Vu de Nashville, l’affaire est un peu embarrassante. Jamais les Predators locaux n’avaient été éliminés des play-off de la prestigieuse National Hockey League (NHL) sans remporter le moindre match. C’est ce qui est leur est arrivé cette année contre le Colorado Avalanche, vainqueur de l’acte IV ce lundi sur le score de 5-3.

Vu de Suisse, cette déconvenue cinglante tient de l’aubaine. Elle acte la fin de la saison outre-Atlantique du Bernois Roman Josi, capitaine des «Preds», qui devrait donc pouvoir rejoindre l’équipe nationale avant le début du Championnat du monde ce vendredi en Finlande. La sélection de Patrick Fischer y disputera son premier match le lendemain contre l’Italie.

La préparation a commencé depuis plusieurs semaines. Comme chaque année, nombreux sont les joueurs qui l’ont entamée avant d’être libérés au profit d’autres, à mesure que leurs clubs les ont envoyés en vacances. Après les derniers matchs amicaux du week-end, disputés en Suède, le staff de l’équipe de Suisse a indiqué au défenseur Romain Loeffel ainsi qu’aux trois attaquants André Heim, Noah Rod et Mike Künzle qu’ils ne participeraient pas au Mondial.

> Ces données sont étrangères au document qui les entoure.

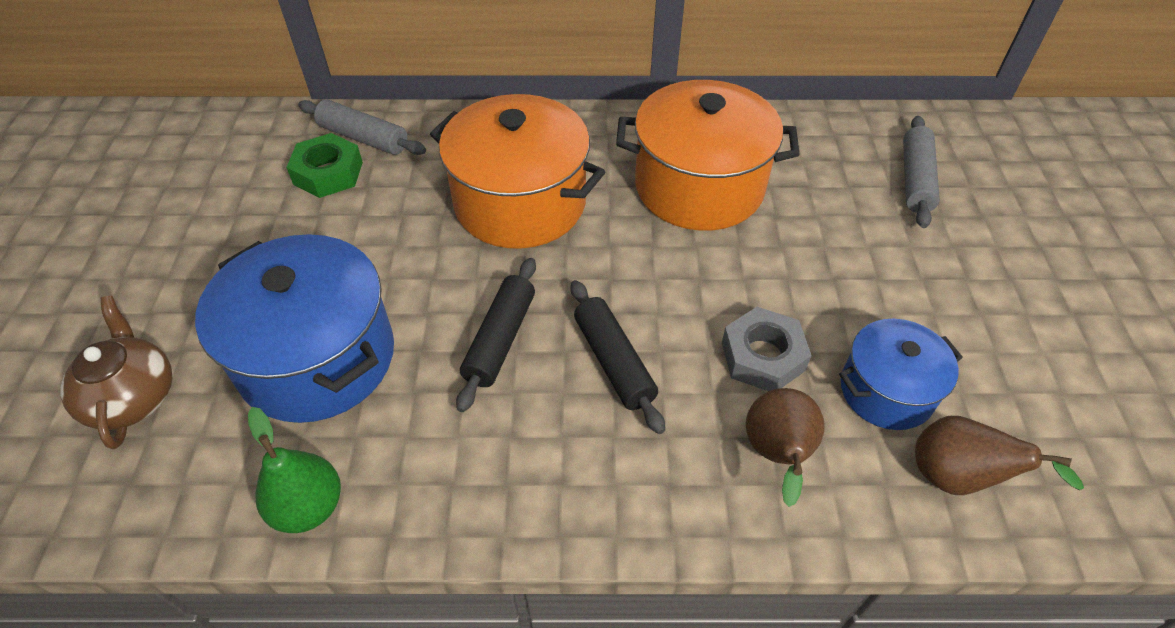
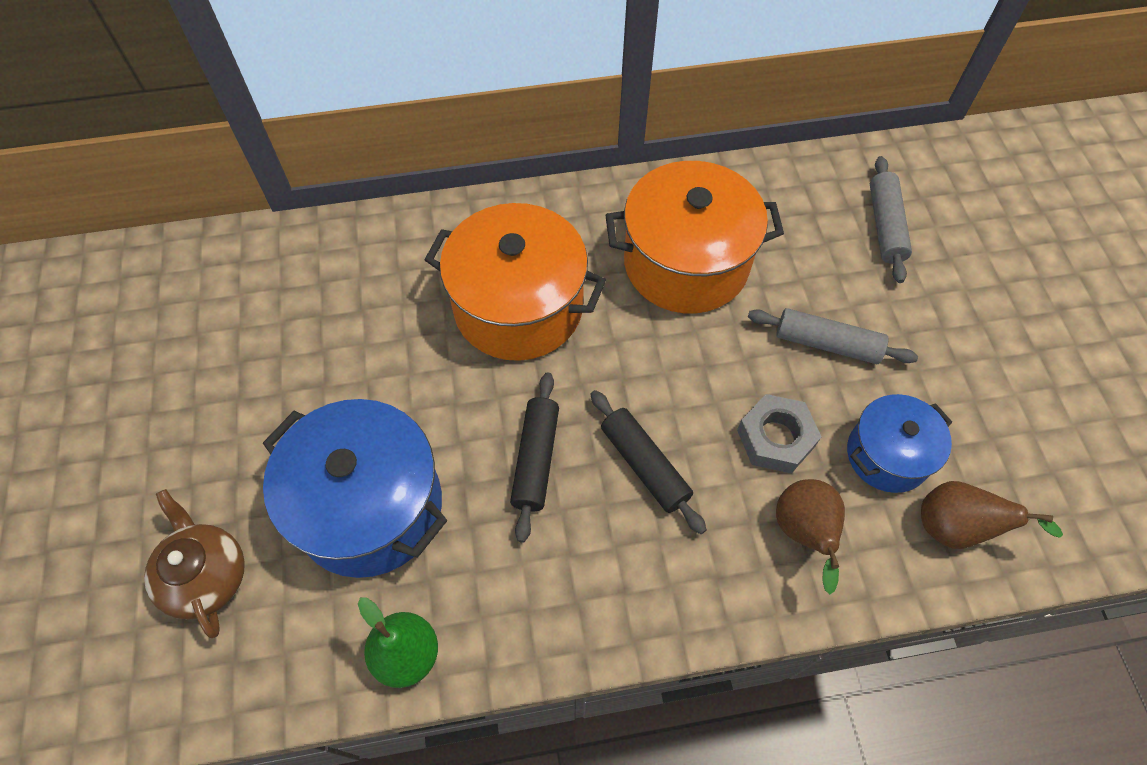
camera: 10 degrees left, 10 degrees up
green nut [286,133,363,198] -> none
grey rolling pin [298,100,426,155] -> grey rolling pin moved to [748,308,918,364]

Lire aussi: En hockey, la reconfiguration permanente de l’équipe de Suisse

Saison inédite depuis 1993

Seuls 18 hockeyeurs se sont envolés ce mardi pour Helsinki. Il reste de la place dans l’effectif, à dessein. «Nous suivons notamment les événements en NHL et sommes prêts à réagir rapidement en fonction de la situation», déclare le directeur des équipes nationales Lars Weibel dans un communiqué de la fédération, indiquant que la sélection définitive devrait tomber en fin de semaine.

En plus de Dean Kukan (Columbus Blue Jackets) et Janis Moser (Arizona Coyotes) qui étaient déjà de la partie en Suède, elle comportera très vraisemblablement plusieurs hockeyeurs évoluant dans la plus prestigieuse ligue du monde. En amont, la dizaine de Suisses de NHL avaient donné leur accord de principe en vue d’une éventuelle participation au Mondial. Roman Josi n’est pas le moindre d’entre eux.

A 31 ans, l’ancien junior du Club des patineurs de Berne reste sur la meilleure saison de sa carrière – du point de vue de ses statistiques individuelles en tout cas. En 80 rencontres, il a marqué 23 buts et distribué 73 passes décisives pour un total de 96 points, qui fait de lui le défenseur le plus prolifique de la ligue non seulement cette saison mais depuis… 1993. Cette année-là, l’Américain Phil Housley avait conclu son exercice sous le maillot des Winnipeg Jets avec 97 points (18 buts, 79 assists).

Le «James Norris» en vue

Cette production offensive hors norme vaut à Roman Josi de postuler au titre – officieux – de meilleur défenseur du monde. Il a déjà obtenu celui – officiel – de meilleur défenseur de la NHL en 2020 en se voyant décerner le James Norris Memorial Trophy. Il pourrait l’obtenir une deuxième fois le 20 mai: il a été retenu parmi les trois finalistes aux côtés de Victor Hedman (Tampa Bay) et Cale Makar, dont le Colorado Avalanche a causé sa fin de saison prématurée. Cela n’aura pas d’influence puisque le vote est arrêté avant les play-off.

Surtout, cela permettra vraisemblablement à l’équipe nationale de profiter d’un des plus redoutables joueurs du moment à son poste. Le Bernois a déjà pris part à huit éditions du Championnat du monde, dont les deux où, dans l’histoire récente, la Suisse est montée sur le podium (deuxième place en 2013 et en 2018). Cette année, son staff affiche ouvertement l’ambition d’atteindre les demi-finales pour ensuite pouvoir «se battre pour une médaille», nous disait l’entraîneur Patrick Fischer il y a deux semaines.